The Australian branch of an organisation that openly supports and advocates for Israel, and whose internal policies lead to the exclusion of dissenting voices, has repackaged itself as an ‘apolitical,’ pluralistic Jewish community group. With the help of the local press.
On Monday 23 March, the Australian Jewish News (AJN) reported that a staff member of a theatre in Sydney, The Red Rattler, had rejected a request from Hillel Sydney to rent the premises, with an email stating ‘Our policy does not support colonialism/Zionism. Therefore we do not host groups that support the colonization and occupation of Palestine.’ In response, New South Wales Jewish Board of Deputies CEO Vic Alhadeff wrote to the theatre manager on behalf of Hillel Sydney, complaining that Hillel had been discriminated against ‘based on conflicts taking place far from Australia,’ claiming that,
Hillel is an apolitical body which provides educational, cultural and social activities for Jewish students and young adults [and the decision was] at best ill-informed and at worst racist and discriminatory.
The theatre board subsequently sent a letter of apology to AJN, saying it ‘condemns racism of any kind.’ The Red Rattler is now a target of a growing online and media campaign to paint the small theatre as the headquarters of (some combination of) radical, leftist anarchist neo-Nazis.

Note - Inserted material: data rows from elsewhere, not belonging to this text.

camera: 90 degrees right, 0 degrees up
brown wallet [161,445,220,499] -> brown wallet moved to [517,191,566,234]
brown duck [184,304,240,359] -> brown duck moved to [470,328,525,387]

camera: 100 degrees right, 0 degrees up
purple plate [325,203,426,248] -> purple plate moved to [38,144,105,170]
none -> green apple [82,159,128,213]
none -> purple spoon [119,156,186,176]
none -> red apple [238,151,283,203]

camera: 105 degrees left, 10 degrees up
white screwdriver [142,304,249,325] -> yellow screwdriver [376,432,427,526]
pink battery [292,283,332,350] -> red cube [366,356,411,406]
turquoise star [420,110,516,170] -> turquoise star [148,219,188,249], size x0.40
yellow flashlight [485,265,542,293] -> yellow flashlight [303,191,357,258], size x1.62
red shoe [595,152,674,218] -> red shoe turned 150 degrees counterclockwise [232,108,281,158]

Whether one agrees with the approach taken by the theatre staff member, it is arguable that the ‘global Hillel family’ – of which Hillel Sydney is a part – is boycottable for the partnership role it plays in Israeli government hasbara efforts. Alhadeff’s plea of political neutrality is insincere: it is Hillel which implicates itself in ‘conflicts taking place far’ away – and on the side of the occupier.

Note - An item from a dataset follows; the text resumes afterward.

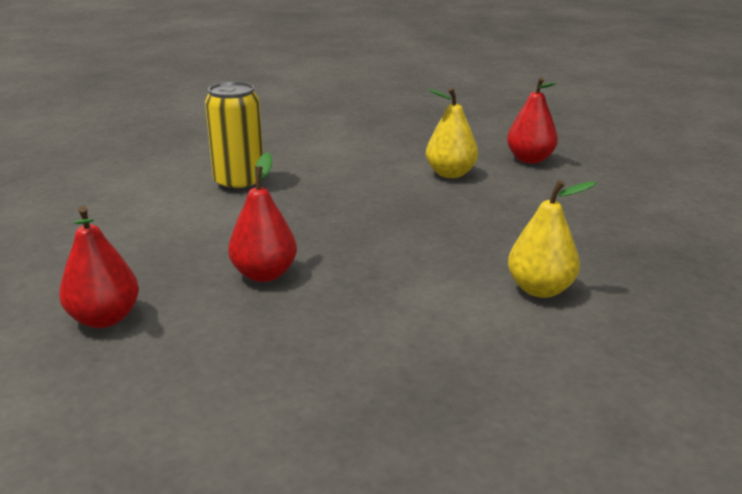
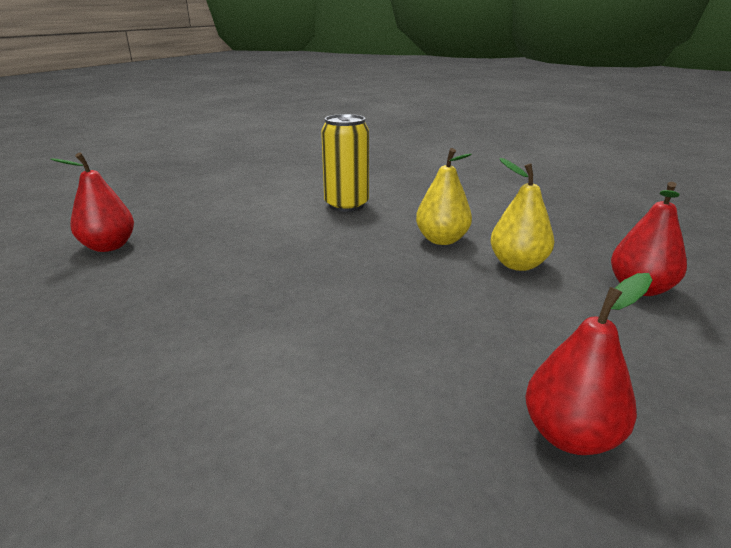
camera: 50 degrees right, 0 degrees up
red pear [228,152,297,282] -> red pear moved to [525,273,652,455]
yellow pear [508,180,596,298] -> yellow pear moved to [416,148,472,245]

Hillel International practices exclusion and censorship in a bid to silence criticism of Israel’s human rights record including laws that racially discriminate against Palestinians. Hillel’s guidelines forbid chapters from hosting or organising events featuring speakers in support of BDS and those who oppose Israel’s self-declared status as a ‘Jewish and democratic state’ – a policy that has led to dissenting chapters’ dropping the Hillel name.